Do you ever find yourself trapped in a cycle of conflict and drama with others? Or even within yourself? Something for us to explore together might be ‘The Drama Triangle’. Let’s take a look more closely…
What is the drama triangle?
The drama triangle is a model that was first identified by Dr. Stephen Karpman in 1968 and is still used widely in psychotherapy today. It helps to explain destructive and unresolvable conflicts we can encounter with others by mapping those interactions as a triangle with 3 primary roles. These roles are:
The victim: The passive and persecuted person who is powerless to what’s happening to them. This is similar to the ‘adaptive child’ role in transactional analysis which you can read about here.
The persecutor: The villain who oppresses, criticises and holds power over the victim. This is similar to the ‘critical parent’ role in transactional analysis – more information on that here.
The rescuer: The hero who seeks to solve the conflict and bring peace, often enabling the conflict further and feeling guilt if they do not rescue.
It reads a bit like a fairy tale, right? Cinderella was the poor helpless victim. Her stepmother, the evil persecutor. And the prince was the hero rescuer. It might sound strange, however, these fairy-tale dynamics play out all the time in our lives without us even noticing it.
What makes us different from the classic fairy tale dynamics is that we tend to switch between these three roles, sometimes in seconds. You can go from being the victim to the persecutor in the blink of an eye, and sometimes, you can be positioned that way by others, quite unknowingly.
With drama triangle dynamics, an ongoing, shifting conflict continues and never forms real resolution. Often, people can be completely oblivious to the drama dynamics they are in, and only when we bring these dynamics to the surface can we remove ourselves from them (in transactional analysis, this would be described as moving into our ‘adult’, which you can read more about here.
Here is an example of the drama triangle at work:
Mike has been cheating on Anna with a colleague. Anna discovers the affair and is distraught and cries for hours. The starting position in this dynamic is Mike (and his colleague) as the perpetrator and Anna as the victim.
Mike wants to solve the situation and begs for forgiveness, working tirelessly to fix his actions while Anna continues to be hurt and upset. Mike is now the rescuer while Anna remains the victim.
Anna moves through the grief process into anger. She seeks to viciously hurt Mike emotionally by calling him names, putting him down, and flirting with other men to make him jealous. Anna is now the perpetrator and Mike has become the victim.
Once Mike is suitably downtrodden and depressed, Anna lays off him and apologises for her behaviour, trying to resolve things with Mike again. She is now the rescuer. She decides to blame the other woman for the affair – positioning Mike’s colleague as the perpetrator and relieving Mike of this role. Mike and Anna are now victims to his colleague.

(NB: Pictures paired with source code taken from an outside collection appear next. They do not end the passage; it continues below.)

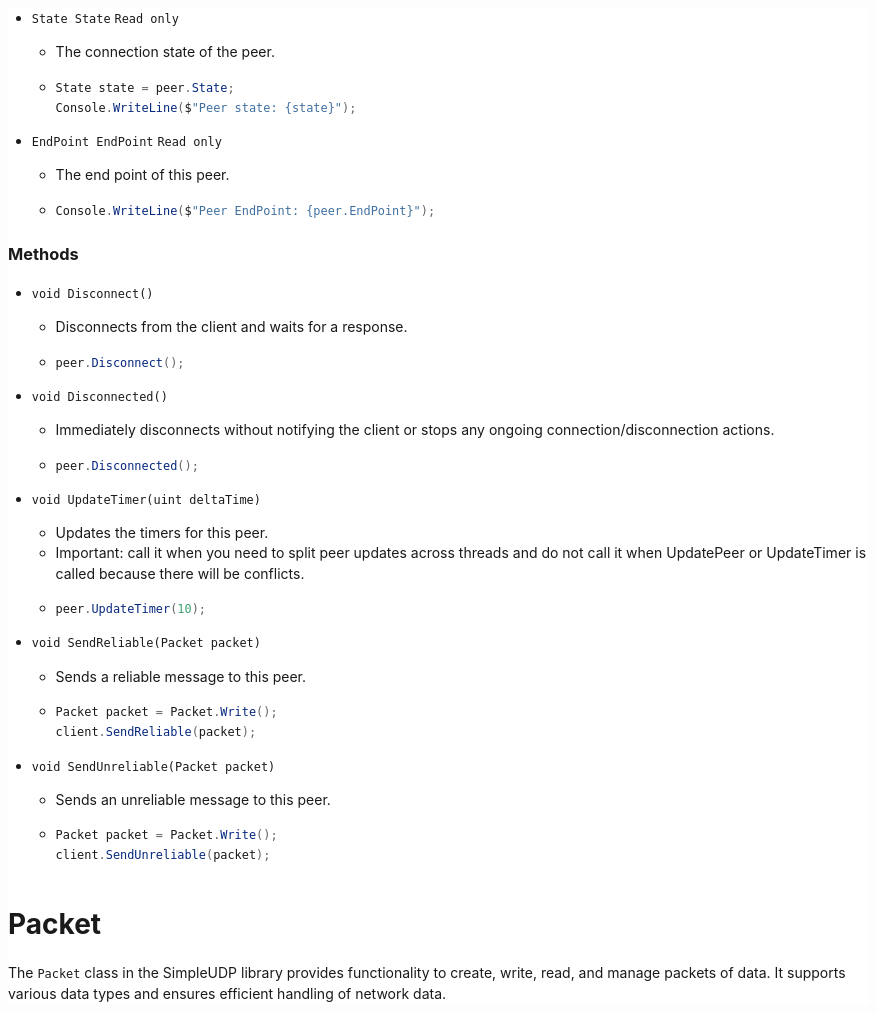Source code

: - `State State` `Read only`
  - The connection state of the peer.
  - ```csharp
    State state = peer.State;
    Console.WriteLine($"Peer state: {state}");
    ```

- `EndPoint EndPoint` `Read only`
  - The end point of this peer.
  - ```csharp
    Console.WriteLine($"Peer EndPoint: {peer.EndPoint}");
    ```
  
### Methods

- `void Disconnect()`
  - Disconnects from the client and waits for a response.
  - ```csharp
    peer.Disconnect();
    ```
    
- `void Disconnected()`
  - Immediately disconnects without notifying the client or stops any ongoing connection/disconnection actions.
  - ```csharp
    peer.Disconnected();
    ```
  
- `void UpdateTimer(uint deltaTime)`
  - Updates the timers for this peer.
  - Important: call it when you need to split peer updates across threads and do not call it when UpdatePeer or UpdateTimer is called because there will be conflicts.
  - ```csharp
    peer.UpdateTimer(10);
    ```
    
- `void SendReliable(Packet packet)`
  - Sends a reliable message to this peer.
  - ```csharp
    Packet packet = Packet.Write();
    client.SendReliable(packet);
    ```
    
- `void SendUnreliable(Packet packet)`
  - Sends an unreliable message to this peer.
  - ```csharp
    Packet packet = Packet.Write();
    client.SendUnreliable(packet);
    ```
  
# Packet

The `Packet` class in the SimpleUDP library provides functionality to create, write, read, and manage packets of data. It supports various data types and ensures efficient handling of network data.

There is no real resolution here, just a cycle of blame and role-shifting that never properly deals with why Mike had the affair.

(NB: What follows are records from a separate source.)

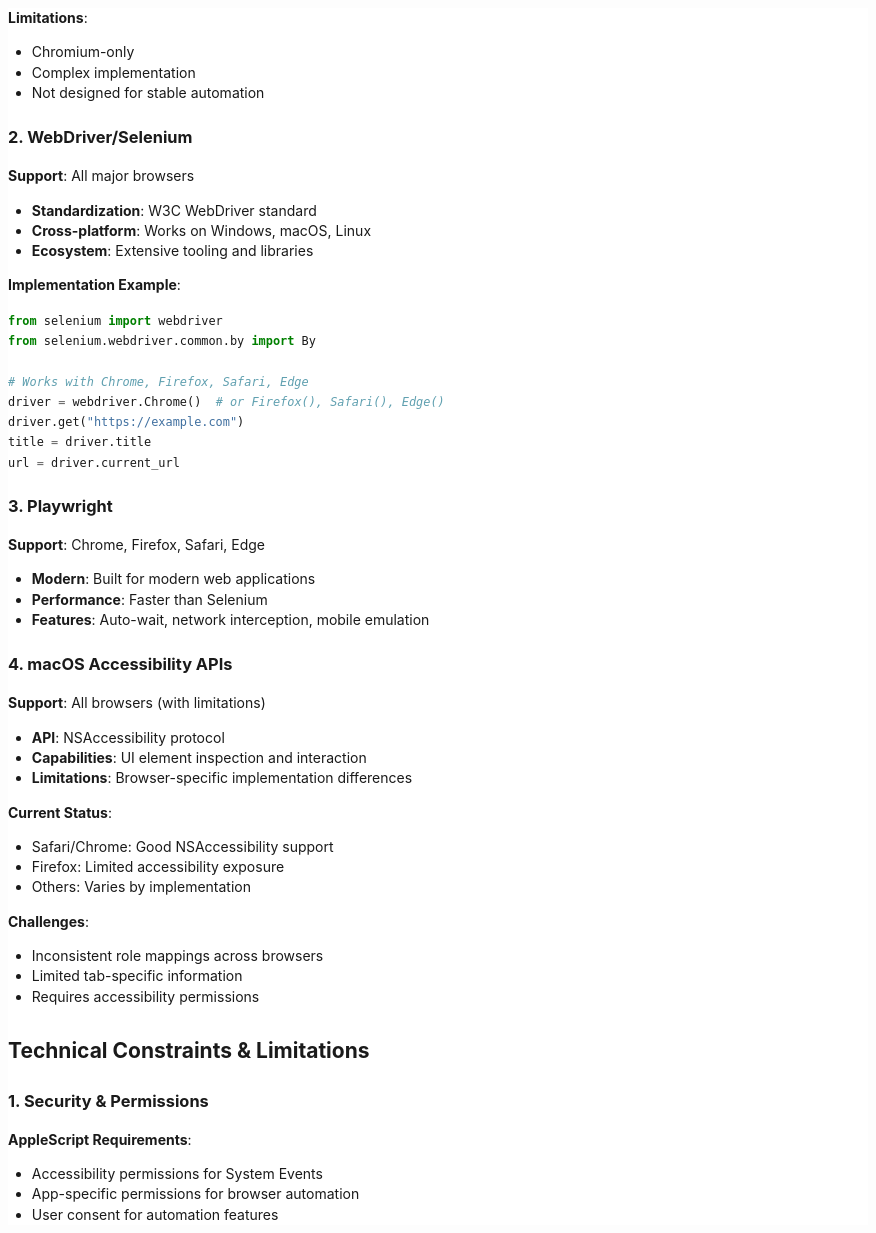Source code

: **Limitations**:
- Chromium-only
- Complex implementation
- Not designed for stable automation

### 2. WebDriver/Selenium

**Support**: All major browsers
- **Standardization**: W3C WebDriver standard
- **Cross-platform**: Works on Windows, macOS, Linux
- **Ecosystem**: Extensive tooling and libraries

**Implementation Example**:
```python
from selenium import webdriver
from selenium.webdriver.common.by import By

# Works with Chrome, Firefox, Safari, Edge
driver = webdriver.Chrome()  # or Firefox(), Safari(), Edge()
driver.get("https://example.com")
title = driver.title
url = driver.current_url
```

### 3. Playwright

**Support**: Chrome, Firefox, Safari, Edge
- **Modern**: Built for modern web applications
- **Performance**: Faster than Selenium
- **Features**: Auto-wait, network interception, mobile emulation

### 4. macOS Accessibility APIs

**Support**: All browsers (with limitations)
- **API**: NSAccessibility protocol
- **Capabilities**: UI element inspection and interaction
- **Limitations**: Browser-specific implementation differences

**Current Status**:
- Safari/Chrome: Good NSAccessibility support
- Firefox: Limited accessibility exposure
- Others: Varies by implementation

**Challenges**:
- Inconsistent role mappings across browsers
- Limited tab-specific information
- Requires accessibility permissions

## Technical Constraints & Limitations

### 1. Security & Permissions

**AppleScript Requirements**:
- Accessibility permissions for System Events
- App-specific permissions for browser automation
- User consent for automation features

This is just one way the drama triangle can play out in relationships and it is quite an extreme and obvious example. There are, however, many subtle interactions that happen in everyday life that can follow a similar pattern.
In couples therapy, we would aim to bring Mike and Anna out of this drama triangle and move into an adult, equal dynamic. With my help, Anna and Mike would explore their relationship in detail, without shifting roles or blaming others.
Therapy can help bring these dynamics to the surface and help you to safely shift away from destructive patterns and cycles.